Amand Honoré Désiré Barré (1834- 1922 ?)
Quaerens quem Devoret , précédemment intitulé « Demain ! »
Modèle créé en 1877
Fonte de fer monumentale à patine brune richement nuancée de rouge
Signé « A. BARRE » sur le côté de la terrasse
Porte la marque de la fonderie Antoine Durenne ‘A DURENNE SOMMEVOIRE’
H. 185 cm et dim. terrasse : 76 x 60 cm ;
poids : env.480 kg
Exposition :
- Le modèle en plâtre bronzé présenté au salon de 1879, sous le n°4780.
Littérature en rapport :
Musée du Vieux manoir -Pôle Muséal et des arts plastiques, Jeune fauve se découvrant les cornes,
Amand Honoré Barré, catalogue publié en ligne par Lisieux Normandie, communauté d’agglomération, ss d.
Présentée au Salon de 1879 dans sa version originale en plâtre, cette œuvre impressionnante de réalisme figurant un communard gracié revenant du bagne fait sensation. Le journalise du Petit
caporal publie le 2 juin 1879 dans sa brève « Choses du Jour » (p.1), son sentiment enthousiaste sur
le sujet :
« Le Sculpteur Barré a exposé une statue en plâtre bronzé devant laquelle la foule s’arrête étonnée.
C’est un communard qui revient de Nouméa. Jamais Callot n’a inventé de gueux plus sinistre, couvert
de haillons hyperboliques, laissant voir par leurs déchirures des muscles solides, le « gracié » s’avance menaçant, un bâton noueux à la main, l’œil plein de menaces ».: Quaerens quem devoret, a écrit l’artiste au base de sa statue, c’est peu rassurant. Lecteurs, mes amis, n’allez pas au Salon sans voir « celui qui nous dévorera ».
Dans son préambule, le journaliste rappelait d’ailleurs que l’œuvre a une dimension politique notoire. Son concepteur, Amand Honoré Désiré Barré est connu pour réaliser des œuvres engagées.

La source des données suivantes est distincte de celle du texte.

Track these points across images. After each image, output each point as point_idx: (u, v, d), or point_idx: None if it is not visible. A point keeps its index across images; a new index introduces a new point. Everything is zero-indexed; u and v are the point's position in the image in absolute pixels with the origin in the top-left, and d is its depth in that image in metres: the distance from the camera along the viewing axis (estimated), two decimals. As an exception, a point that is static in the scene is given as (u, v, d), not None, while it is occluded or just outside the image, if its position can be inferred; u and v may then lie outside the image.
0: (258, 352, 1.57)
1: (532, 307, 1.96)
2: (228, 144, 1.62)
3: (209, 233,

Cet artiste s’est tout d’abord formé auprès de Hector Edmond Le Harivel-Durocher, natif comme lui du département de l’Orne. Installé à Paris, il a présenté dès 1868 des œuvres au Salon dans une veine assez académique. Son Jeune faune se regardant les cornes (version en marbre présentée au Salon de 1874) et son Rêve d’Armide retenu pour l’Exposition Universelle de 1878 lui ont valu une certaine reconnaissance. L’artiste est également un poète et écrivain engagé politiquement dans la promotion du groupe parlementaire bonapartiste « L’appel au peuple » au côté de son ami l’homme politique Jules Amigues (1829-1883).

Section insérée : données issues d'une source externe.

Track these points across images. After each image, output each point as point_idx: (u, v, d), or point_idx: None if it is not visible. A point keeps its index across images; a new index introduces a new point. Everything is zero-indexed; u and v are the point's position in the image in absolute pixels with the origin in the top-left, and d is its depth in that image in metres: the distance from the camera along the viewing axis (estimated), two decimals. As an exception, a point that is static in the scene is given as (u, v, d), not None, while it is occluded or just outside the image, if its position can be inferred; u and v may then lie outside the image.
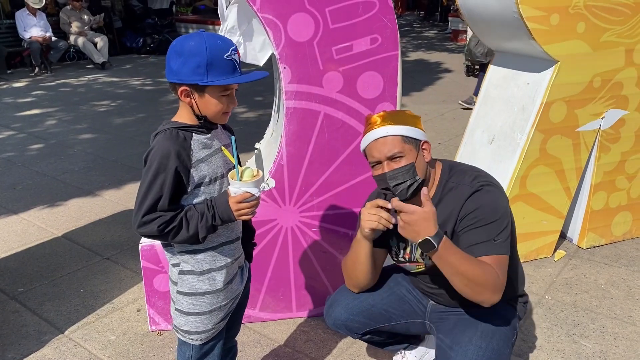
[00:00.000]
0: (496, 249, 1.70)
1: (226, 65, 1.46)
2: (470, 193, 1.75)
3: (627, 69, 3.02)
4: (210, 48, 1.43)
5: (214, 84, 1.45)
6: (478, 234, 1.72)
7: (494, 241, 1.71)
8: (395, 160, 1.72)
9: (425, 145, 1.79)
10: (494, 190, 1.77)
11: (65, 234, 3.60)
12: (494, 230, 1.71)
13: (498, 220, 1.72)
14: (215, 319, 1.67)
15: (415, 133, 1.76)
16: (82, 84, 8.75)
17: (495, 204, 1.74)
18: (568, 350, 2.43)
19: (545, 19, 2.73)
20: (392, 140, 1.72)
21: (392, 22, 2.32)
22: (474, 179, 1.79)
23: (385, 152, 1.72)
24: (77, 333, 2.59)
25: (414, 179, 1.73)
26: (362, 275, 1.94)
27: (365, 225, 1.75)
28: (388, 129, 1.73)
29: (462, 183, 1.79)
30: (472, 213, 1.73)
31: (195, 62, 1.43)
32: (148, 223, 1.48)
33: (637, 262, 3.18)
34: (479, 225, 1.72)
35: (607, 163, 3.19)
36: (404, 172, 1.72)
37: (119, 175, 4.71)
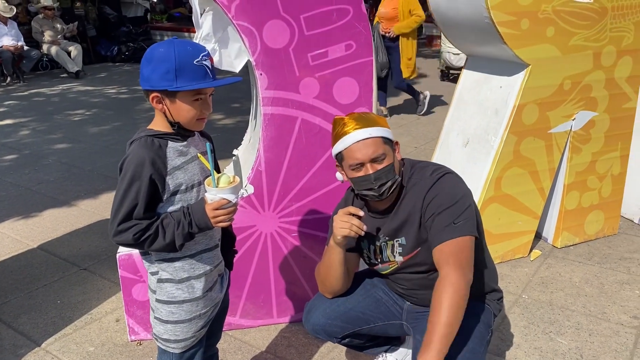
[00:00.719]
0: (457, 231, 1.73)
1: (196, 70, 1.46)
2: (430, 185, 1.81)
3: (596, 71, 3.10)
4: (179, 54, 1.43)
5: (182, 89, 1.46)
6: (440, 220, 1.76)
7: (454, 224, 1.74)
8: (379, 161, 1.76)
9: (396, 145, 1.86)
10: (452, 177, 1.83)
11: (41, 245, 3.55)
12: (454, 213, 1.75)
13: (456, 203, 1.76)
14: (195, 327, 1.67)
15: (389, 134, 1.81)
16: (56, 93, 8.63)
17: (452, 189, 1.80)
18: (545, 348, 2.48)
19: (515, 24, 2.79)
20: (375, 142, 1.76)
21: (365, 28, 2.35)
22: (432, 172, 1.85)
23: (369, 153, 1.75)
24: (54, 345, 2.55)
25: (395, 179, 1.79)
26: (335, 282, 1.97)
27: (337, 232, 1.79)
28: (370, 130, 1.76)
29: (423, 178, 1.85)
30: (433, 201, 1.78)
31: (164, 68, 1.43)
32: (124, 232, 1.47)
33: (609, 259, 3.26)
34: (439, 211, 1.77)
35: (578, 163, 3.27)
36: (387, 172, 1.77)
37: (95, 184, 4.66)
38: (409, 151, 5.10)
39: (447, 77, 8.98)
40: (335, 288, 2.01)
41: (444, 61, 8.79)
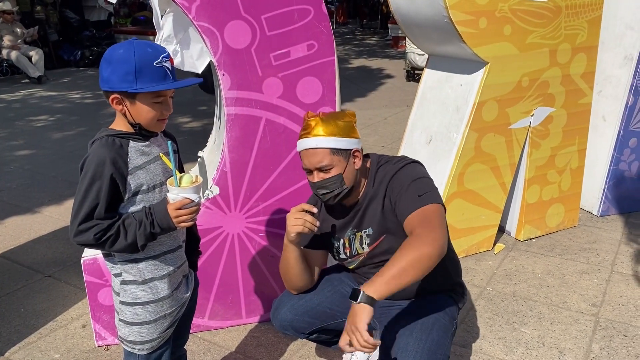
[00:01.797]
0: (422, 201, 1.75)
1: (156, 72, 1.46)
2: (393, 173, 1.86)
3: (552, 68, 3.20)
4: (138, 55, 1.43)
5: (142, 90, 1.45)
6: (406, 196, 1.79)
7: (419, 196, 1.77)
8: (325, 171, 1.80)
9: (356, 153, 1.85)
10: (414, 164, 1.88)
11: (3, 254, 3.47)
12: (418, 188, 1.79)
13: (419, 179, 1.81)
14: (161, 328, 1.66)
15: (344, 143, 1.80)
16: (17, 99, 8.43)
17: (413, 171, 1.85)
18: (509, 338, 2.54)
19: (474, 23, 2.86)
20: (321, 152, 1.78)
21: (327, 28, 2.37)
22: (397, 162, 1.90)
23: (314, 162, 1.80)
24: (18, 354, 2.50)
25: (342, 188, 1.83)
26: (295, 278, 2.01)
27: (291, 229, 1.82)
28: (318, 140, 1.78)
29: (388, 169, 1.90)
30: (396, 183, 1.83)
31: (124, 70, 1.43)
32: (84, 232, 1.46)
33: (570, 251, 3.36)
34: (404, 189, 1.81)
35: (538, 158, 3.36)
36: (332, 183, 1.81)
37: (59, 191, 4.58)
38: (377, 150, 5.15)
39: (412, 78, 9.10)
40: (297, 285, 2.04)
41: (409, 62, 8.91)
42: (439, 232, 1.65)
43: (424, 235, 1.63)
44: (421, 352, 1.79)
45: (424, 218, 1.71)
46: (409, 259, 1.58)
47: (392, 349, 1.83)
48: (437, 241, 1.62)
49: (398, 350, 1.80)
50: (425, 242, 1.61)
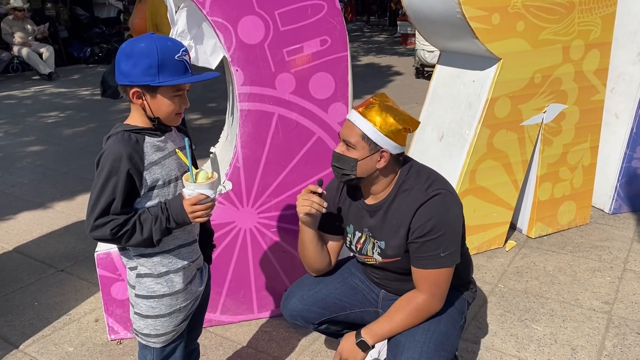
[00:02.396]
0: (442, 262, 1.78)
1: (177, 65, 1.47)
2: (422, 202, 1.77)
3: (565, 65, 3.18)
4: (161, 49, 1.44)
5: (166, 84, 1.46)
6: (426, 247, 1.77)
7: (441, 256, 1.77)
8: (348, 147, 1.80)
9: (384, 153, 1.78)
10: (445, 199, 1.79)
11: (17, 248, 3.50)
12: (442, 243, 1.76)
13: (446, 232, 1.76)
14: (175, 321, 1.67)
15: (378, 138, 1.76)
16: (28, 95, 8.49)
17: (444, 215, 1.77)
18: (521, 335, 2.53)
19: (486, 19, 2.85)
20: (354, 129, 1.78)
21: (340, 23, 2.37)
22: (428, 187, 1.80)
23: (345, 134, 1.81)
24: (32, 347, 2.52)
25: (351, 173, 1.81)
26: (311, 259, 2.03)
27: (299, 210, 1.86)
28: (358, 118, 1.78)
29: (416, 187, 1.81)
30: (422, 226, 1.76)
31: (147, 63, 1.43)
32: (101, 227, 1.47)
33: (582, 248, 3.34)
34: (428, 238, 1.76)
35: (550, 155, 3.34)
36: (345, 162, 1.80)
37: (70, 186, 4.61)
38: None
39: (422, 75, 9.08)
40: (314, 265, 2.06)
41: (419, 59, 8.89)
42: (439, 300, 1.84)
43: (425, 303, 1.82)
44: (428, 342, 1.80)
45: (434, 282, 1.81)
46: (406, 321, 1.83)
47: (399, 339, 1.84)
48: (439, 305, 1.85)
49: (406, 341, 1.82)
50: (424, 309, 1.83)
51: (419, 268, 1.81)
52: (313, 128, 2.47)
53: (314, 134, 2.48)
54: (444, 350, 1.81)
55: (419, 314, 1.83)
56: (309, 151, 2.49)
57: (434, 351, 1.78)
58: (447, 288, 1.83)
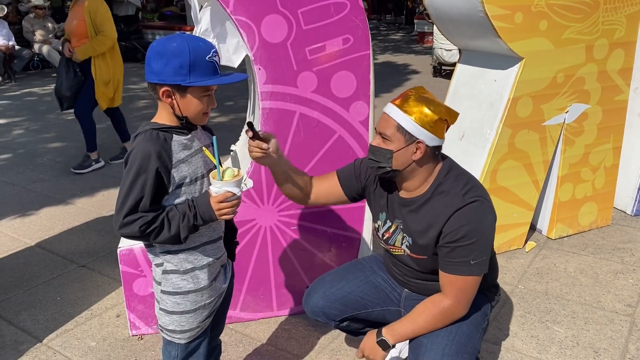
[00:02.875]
0: (471, 270, 1.76)
1: (208, 66, 1.48)
2: (458, 207, 1.75)
3: (588, 64, 3.14)
4: (193, 49, 1.45)
5: (197, 84, 1.47)
6: (457, 252, 1.75)
7: (470, 263, 1.75)
8: (384, 139, 1.80)
9: (419, 145, 1.76)
10: (481, 207, 1.76)
11: (39, 243, 3.55)
12: (473, 250, 1.74)
13: (479, 241, 1.74)
14: (200, 317, 1.69)
15: (413, 128, 1.74)
16: (49, 92, 8.58)
17: (479, 223, 1.75)
18: (542, 336, 2.52)
19: (509, 18, 2.82)
20: (390, 121, 1.77)
21: (363, 22, 2.37)
22: (465, 193, 1.77)
23: (380, 126, 1.81)
24: (56, 341, 2.56)
25: (387, 166, 1.80)
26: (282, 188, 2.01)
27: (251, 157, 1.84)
28: (394, 110, 1.77)
29: (453, 191, 1.79)
30: (455, 230, 1.74)
31: (178, 63, 1.45)
32: (130, 224, 1.49)
33: (603, 250, 3.30)
34: (460, 244, 1.74)
35: (572, 155, 3.31)
36: (381, 154, 1.80)
37: (91, 183, 4.66)
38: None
39: (439, 74, 9.04)
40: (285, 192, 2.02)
41: (437, 57, 8.84)
42: (464, 306, 1.83)
43: (450, 308, 1.81)
44: (450, 344, 1.79)
45: (461, 288, 1.80)
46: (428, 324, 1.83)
47: (422, 339, 1.83)
48: (464, 311, 1.83)
49: (428, 342, 1.81)
50: (448, 314, 1.82)
51: (447, 273, 1.79)
52: (334, 127, 2.48)
53: (335, 132, 2.48)
54: (466, 353, 1.80)
55: (443, 318, 1.82)
56: (329, 150, 2.50)
57: (455, 353, 1.77)
58: (473, 295, 1.82)
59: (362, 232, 2.66)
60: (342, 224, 2.62)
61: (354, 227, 2.64)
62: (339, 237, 2.64)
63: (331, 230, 2.61)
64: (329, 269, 2.57)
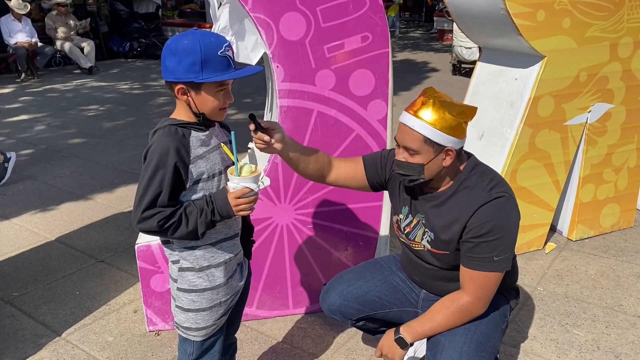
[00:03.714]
0: (493, 266, 1.74)
1: (220, 61, 1.48)
2: (484, 202, 1.73)
3: (612, 63, 3.08)
4: (204, 45, 1.45)
5: (209, 80, 1.47)
6: (481, 248, 1.73)
7: (494, 259, 1.73)
8: (410, 153, 1.75)
9: (449, 151, 1.74)
10: (507, 203, 1.74)
11: (59, 238, 3.60)
12: (497, 246, 1.72)
13: (503, 237, 1.72)
14: (216, 315, 1.69)
15: (440, 138, 1.71)
16: (70, 89, 8.70)
17: (504, 219, 1.73)
18: (561, 340, 2.47)
19: (531, 15, 2.78)
20: (415, 135, 1.72)
21: (382, 20, 2.35)
22: (491, 188, 1.76)
23: (405, 141, 1.76)
24: (74, 335, 2.59)
25: (419, 177, 1.78)
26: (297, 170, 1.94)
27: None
28: (417, 122, 1.71)
29: (479, 187, 1.77)
30: (480, 226, 1.72)
31: (190, 60, 1.45)
32: (148, 219, 1.49)
33: (625, 252, 3.24)
34: (484, 239, 1.72)
35: (594, 156, 3.25)
36: (411, 169, 1.77)
37: (110, 179, 4.71)
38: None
39: (459, 72, 8.95)
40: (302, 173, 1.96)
41: (456, 55, 8.76)
42: (484, 303, 1.81)
43: (470, 305, 1.80)
44: (469, 343, 1.77)
45: (482, 285, 1.78)
46: (447, 322, 1.81)
47: (439, 338, 1.81)
48: (483, 309, 1.82)
49: (445, 340, 1.80)
50: (467, 311, 1.80)
51: (469, 268, 1.77)
52: (352, 125, 2.46)
53: (352, 131, 2.47)
54: (484, 352, 1.78)
55: (462, 316, 1.80)
56: (347, 148, 2.48)
57: (474, 352, 1.75)
58: (493, 293, 1.80)
59: (379, 232, 2.64)
60: (359, 223, 2.61)
61: (371, 226, 2.62)
62: (356, 236, 2.62)
63: (348, 229, 2.60)
64: (345, 268, 2.56)
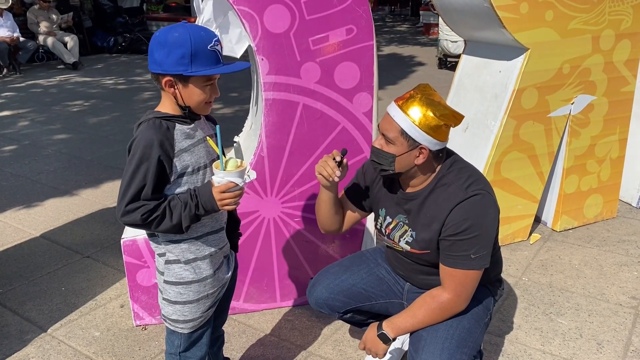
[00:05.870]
0: (471, 264, 1.75)
1: (210, 55, 1.48)
2: (460, 200, 1.73)
3: (594, 55, 3.11)
4: (194, 39, 1.44)
5: (198, 74, 1.47)
6: (458, 246, 1.74)
7: (471, 257, 1.74)
8: (386, 141, 1.77)
9: (422, 150, 1.74)
10: (483, 200, 1.74)
11: (44, 234, 3.57)
12: (474, 244, 1.73)
13: (480, 235, 1.72)
14: (203, 307, 1.69)
15: (417, 134, 1.71)
16: (54, 84, 8.60)
17: (481, 217, 1.73)
18: (545, 328, 2.51)
19: (515, 8, 2.80)
20: (393, 124, 1.74)
21: (366, 12, 2.35)
22: (468, 186, 1.76)
23: (384, 127, 1.78)
24: (60, 331, 2.57)
25: (389, 168, 1.79)
26: (323, 219, 2.05)
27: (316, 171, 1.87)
28: (398, 113, 1.73)
29: (456, 184, 1.77)
30: (457, 224, 1.73)
31: (180, 53, 1.44)
32: (131, 212, 1.49)
33: (608, 242, 3.29)
34: (460, 237, 1.73)
35: (577, 147, 3.29)
36: (383, 157, 1.78)
37: (95, 174, 4.67)
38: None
39: (444, 65, 8.99)
40: (324, 226, 2.08)
41: (442, 49, 8.79)
42: (464, 301, 1.82)
43: (449, 302, 1.81)
44: (450, 338, 1.79)
45: (461, 282, 1.78)
46: (427, 318, 1.82)
47: (421, 333, 1.83)
48: (463, 305, 1.83)
49: (427, 336, 1.81)
50: (447, 308, 1.81)
51: (447, 266, 1.78)
52: (338, 118, 2.47)
53: (338, 123, 2.48)
54: (466, 347, 1.79)
55: (442, 313, 1.81)
56: (333, 141, 2.49)
57: (456, 347, 1.77)
58: (473, 289, 1.81)
59: (365, 224, 2.65)
60: (346, 216, 2.62)
61: (357, 218, 2.63)
62: (342, 229, 2.63)
63: (334, 221, 2.61)
64: (332, 261, 2.58)
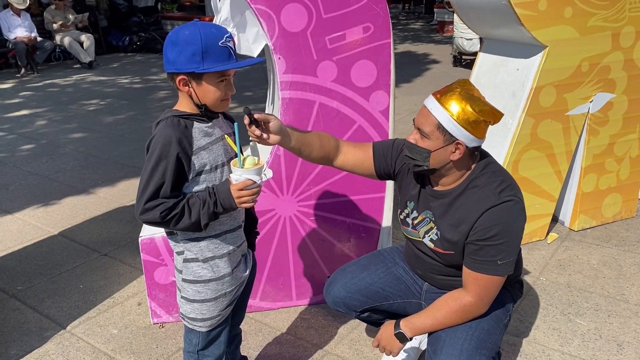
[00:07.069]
0: (496, 270, 1.72)
1: (221, 52, 1.48)
2: (492, 205, 1.70)
3: (614, 52, 3.07)
4: (204, 36, 1.45)
5: (210, 70, 1.47)
6: (485, 251, 1.72)
7: (497, 263, 1.71)
8: (422, 136, 1.73)
9: (458, 146, 1.69)
10: (515, 207, 1.71)
11: (62, 232, 3.60)
12: (502, 250, 1.70)
13: (508, 241, 1.70)
14: (221, 306, 1.70)
15: (454, 129, 1.66)
16: (70, 83, 8.69)
17: (511, 224, 1.71)
18: (564, 329, 2.48)
19: (533, 5, 2.77)
20: (430, 118, 1.70)
21: (383, 10, 2.34)
22: (501, 191, 1.72)
23: (419, 121, 1.74)
24: (79, 328, 2.60)
25: (423, 164, 1.75)
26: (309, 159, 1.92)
27: None
28: (436, 106, 1.69)
29: (488, 188, 1.73)
30: (487, 229, 1.70)
31: (191, 51, 1.45)
32: (150, 210, 1.50)
33: (627, 242, 3.25)
34: (489, 243, 1.70)
35: (596, 146, 3.25)
36: (418, 152, 1.75)
37: (112, 172, 4.71)
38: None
39: (459, 63, 8.93)
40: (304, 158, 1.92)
41: (457, 47, 8.74)
42: (485, 304, 1.81)
43: (471, 305, 1.79)
44: (470, 340, 1.77)
45: (485, 287, 1.77)
46: (447, 319, 1.81)
47: (440, 334, 1.82)
48: (484, 309, 1.82)
49: (446, 337, 1.80)
50: (469, 311, 1.80)
51: (472, 270, 1.76)
52: (354, 116, 2.46)
53: (354, 122, 2.47)
54: (485, 349, 1.77)
55: (463, 315, 1.80)
56: (349, 139, 2.48)
57: (475, 349, 1.75)
58: (495, 294, 1.79)
59: (381, 223, 2.64)
60: (362, 215, 2.61)
61: (373, 217, 2.63)
62: (359, 228, 2.63)
63: (350, 220, 2.61)
64: (348, 260, 2.57)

Se qualifiant lui-même « d’homme d’ordre », il s’est vu une première fois refusé sa représentation du bagnard au Salon de 1877. Titré initialement « Demain ! », cette œuvre pleine de menaces prédisait le péril de l’instauration d’une nouvelle Commune et le désordre sanglant qu’elle engendrerait immanquablement si les communards déportés de Nouvelle Calédonie revenaient grâciés.

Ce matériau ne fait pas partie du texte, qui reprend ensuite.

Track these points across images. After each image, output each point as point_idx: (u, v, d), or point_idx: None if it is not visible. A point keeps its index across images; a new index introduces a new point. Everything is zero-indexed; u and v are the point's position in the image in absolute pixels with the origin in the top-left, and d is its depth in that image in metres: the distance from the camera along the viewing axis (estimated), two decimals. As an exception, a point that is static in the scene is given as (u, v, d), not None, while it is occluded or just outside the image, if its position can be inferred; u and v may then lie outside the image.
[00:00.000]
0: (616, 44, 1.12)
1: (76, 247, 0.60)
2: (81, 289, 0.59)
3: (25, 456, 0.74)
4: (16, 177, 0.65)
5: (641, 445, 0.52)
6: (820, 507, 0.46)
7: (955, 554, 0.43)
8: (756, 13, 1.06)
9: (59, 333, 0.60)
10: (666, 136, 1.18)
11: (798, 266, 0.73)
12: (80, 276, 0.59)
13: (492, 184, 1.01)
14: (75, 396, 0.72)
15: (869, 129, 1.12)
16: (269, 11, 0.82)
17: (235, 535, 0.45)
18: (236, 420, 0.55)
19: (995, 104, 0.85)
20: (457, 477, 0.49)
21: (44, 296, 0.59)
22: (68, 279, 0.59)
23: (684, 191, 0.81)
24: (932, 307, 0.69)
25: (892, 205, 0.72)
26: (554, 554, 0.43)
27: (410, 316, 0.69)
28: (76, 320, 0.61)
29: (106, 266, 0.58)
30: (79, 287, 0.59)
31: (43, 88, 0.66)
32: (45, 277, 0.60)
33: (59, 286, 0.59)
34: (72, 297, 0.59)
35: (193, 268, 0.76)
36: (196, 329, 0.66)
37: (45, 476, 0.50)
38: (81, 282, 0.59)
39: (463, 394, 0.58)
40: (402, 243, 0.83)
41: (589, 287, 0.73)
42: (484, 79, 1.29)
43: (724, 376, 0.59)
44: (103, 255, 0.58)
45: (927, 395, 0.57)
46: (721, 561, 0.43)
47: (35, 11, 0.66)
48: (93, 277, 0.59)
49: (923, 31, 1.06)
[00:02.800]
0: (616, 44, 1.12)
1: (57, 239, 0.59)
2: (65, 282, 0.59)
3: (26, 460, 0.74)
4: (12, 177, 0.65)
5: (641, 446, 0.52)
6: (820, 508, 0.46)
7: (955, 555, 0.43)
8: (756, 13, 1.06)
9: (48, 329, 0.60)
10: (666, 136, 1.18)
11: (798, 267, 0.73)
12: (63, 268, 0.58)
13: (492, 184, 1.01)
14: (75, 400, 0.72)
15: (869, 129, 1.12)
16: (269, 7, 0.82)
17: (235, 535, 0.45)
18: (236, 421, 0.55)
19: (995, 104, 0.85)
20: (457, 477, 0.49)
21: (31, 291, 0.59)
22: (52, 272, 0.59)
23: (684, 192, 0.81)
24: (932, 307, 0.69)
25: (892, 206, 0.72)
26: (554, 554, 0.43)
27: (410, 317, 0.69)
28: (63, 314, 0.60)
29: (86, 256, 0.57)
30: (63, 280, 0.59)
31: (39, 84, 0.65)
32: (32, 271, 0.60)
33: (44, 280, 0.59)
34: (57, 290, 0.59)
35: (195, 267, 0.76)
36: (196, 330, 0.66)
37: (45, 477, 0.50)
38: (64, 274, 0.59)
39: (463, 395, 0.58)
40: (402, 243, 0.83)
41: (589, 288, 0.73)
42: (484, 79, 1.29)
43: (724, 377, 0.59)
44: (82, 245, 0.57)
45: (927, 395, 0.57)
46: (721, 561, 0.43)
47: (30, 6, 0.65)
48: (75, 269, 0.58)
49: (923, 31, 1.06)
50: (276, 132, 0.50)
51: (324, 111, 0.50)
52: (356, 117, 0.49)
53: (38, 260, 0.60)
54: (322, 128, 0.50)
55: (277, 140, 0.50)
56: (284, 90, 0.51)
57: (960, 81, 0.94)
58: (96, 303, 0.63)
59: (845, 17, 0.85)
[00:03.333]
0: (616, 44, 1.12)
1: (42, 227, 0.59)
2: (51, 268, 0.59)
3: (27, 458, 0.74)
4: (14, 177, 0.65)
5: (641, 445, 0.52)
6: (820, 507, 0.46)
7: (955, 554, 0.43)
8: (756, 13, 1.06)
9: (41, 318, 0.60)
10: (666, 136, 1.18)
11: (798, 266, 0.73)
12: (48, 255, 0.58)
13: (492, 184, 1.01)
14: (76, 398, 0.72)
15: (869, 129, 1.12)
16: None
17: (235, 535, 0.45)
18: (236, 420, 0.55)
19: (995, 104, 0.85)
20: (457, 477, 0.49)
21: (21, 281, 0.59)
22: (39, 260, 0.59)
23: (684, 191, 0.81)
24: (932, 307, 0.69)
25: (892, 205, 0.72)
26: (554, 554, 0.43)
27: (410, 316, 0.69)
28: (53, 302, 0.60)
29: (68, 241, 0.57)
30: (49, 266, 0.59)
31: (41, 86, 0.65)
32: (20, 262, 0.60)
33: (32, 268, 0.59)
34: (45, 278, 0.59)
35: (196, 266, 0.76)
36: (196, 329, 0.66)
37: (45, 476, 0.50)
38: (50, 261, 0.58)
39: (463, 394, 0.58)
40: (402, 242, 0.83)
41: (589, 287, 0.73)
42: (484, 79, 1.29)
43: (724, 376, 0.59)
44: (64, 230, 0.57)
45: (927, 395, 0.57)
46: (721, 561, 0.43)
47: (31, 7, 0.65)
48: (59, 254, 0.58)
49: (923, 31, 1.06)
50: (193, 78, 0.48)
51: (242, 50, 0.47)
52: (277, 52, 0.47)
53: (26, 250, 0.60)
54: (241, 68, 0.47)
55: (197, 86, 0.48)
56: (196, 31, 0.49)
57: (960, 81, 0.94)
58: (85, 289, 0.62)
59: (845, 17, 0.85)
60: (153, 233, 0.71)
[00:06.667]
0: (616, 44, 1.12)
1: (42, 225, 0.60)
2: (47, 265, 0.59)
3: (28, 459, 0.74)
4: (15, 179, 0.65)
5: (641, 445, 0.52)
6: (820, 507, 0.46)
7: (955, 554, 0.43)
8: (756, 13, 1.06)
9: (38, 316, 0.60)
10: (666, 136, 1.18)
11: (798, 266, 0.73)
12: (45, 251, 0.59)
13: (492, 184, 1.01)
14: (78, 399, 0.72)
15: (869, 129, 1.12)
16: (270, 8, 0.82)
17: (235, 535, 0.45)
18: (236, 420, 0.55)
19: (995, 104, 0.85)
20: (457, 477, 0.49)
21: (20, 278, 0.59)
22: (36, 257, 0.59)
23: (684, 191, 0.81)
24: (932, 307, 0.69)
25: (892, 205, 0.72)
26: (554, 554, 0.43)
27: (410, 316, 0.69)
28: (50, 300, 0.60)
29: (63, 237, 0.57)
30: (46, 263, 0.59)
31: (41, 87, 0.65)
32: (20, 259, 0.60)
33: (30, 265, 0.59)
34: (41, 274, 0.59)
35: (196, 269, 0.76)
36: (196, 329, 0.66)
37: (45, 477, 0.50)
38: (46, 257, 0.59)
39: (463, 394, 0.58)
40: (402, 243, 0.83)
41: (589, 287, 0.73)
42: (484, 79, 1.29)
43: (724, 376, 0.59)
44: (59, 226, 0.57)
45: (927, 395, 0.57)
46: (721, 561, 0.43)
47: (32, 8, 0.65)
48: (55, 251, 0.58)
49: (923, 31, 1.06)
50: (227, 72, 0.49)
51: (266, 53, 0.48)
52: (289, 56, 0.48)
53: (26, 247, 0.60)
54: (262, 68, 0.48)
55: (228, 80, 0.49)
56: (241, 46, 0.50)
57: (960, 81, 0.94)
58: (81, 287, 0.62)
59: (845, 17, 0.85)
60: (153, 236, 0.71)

L’œuvre dans sa version en plâtre bronzé a, semble t-il, un temps occupé la vitrine d’une boutique de la Rue de la Paix à Paris. Mais sa présence causait tant d’attroupements que la boutique est fermée et l’œuvre retirée. Deux ans plus tard, en 1879, le forçat fraîchement libéré du bagne de Toulon, comme il est indiqué sur la borne, est finalement acceptée au Salon.
Elle incarne alors remarquablement la figure de Jean Valjean, héros du célèbre roman de Victor Hugo publié en 1862 (cf. l’illustration réalisée par Gustave Brion, Jean Valjean à sa sortie du bagne en 1815). Elle porte désormais le titre latin « Quaerens quem devoret » (« cherchant quelqu' un à dévorer »). La menace plane toujours mais le statut de bagnard prévaut désormais sur celui du
communard.
Le titre se retrouve aussi sur cette fonte unique, de qualité remarquable, réalisée par la célèbre fonderie d’art et d’ornement d’Antoine Durenne à Sommevoire (Haute-Marne).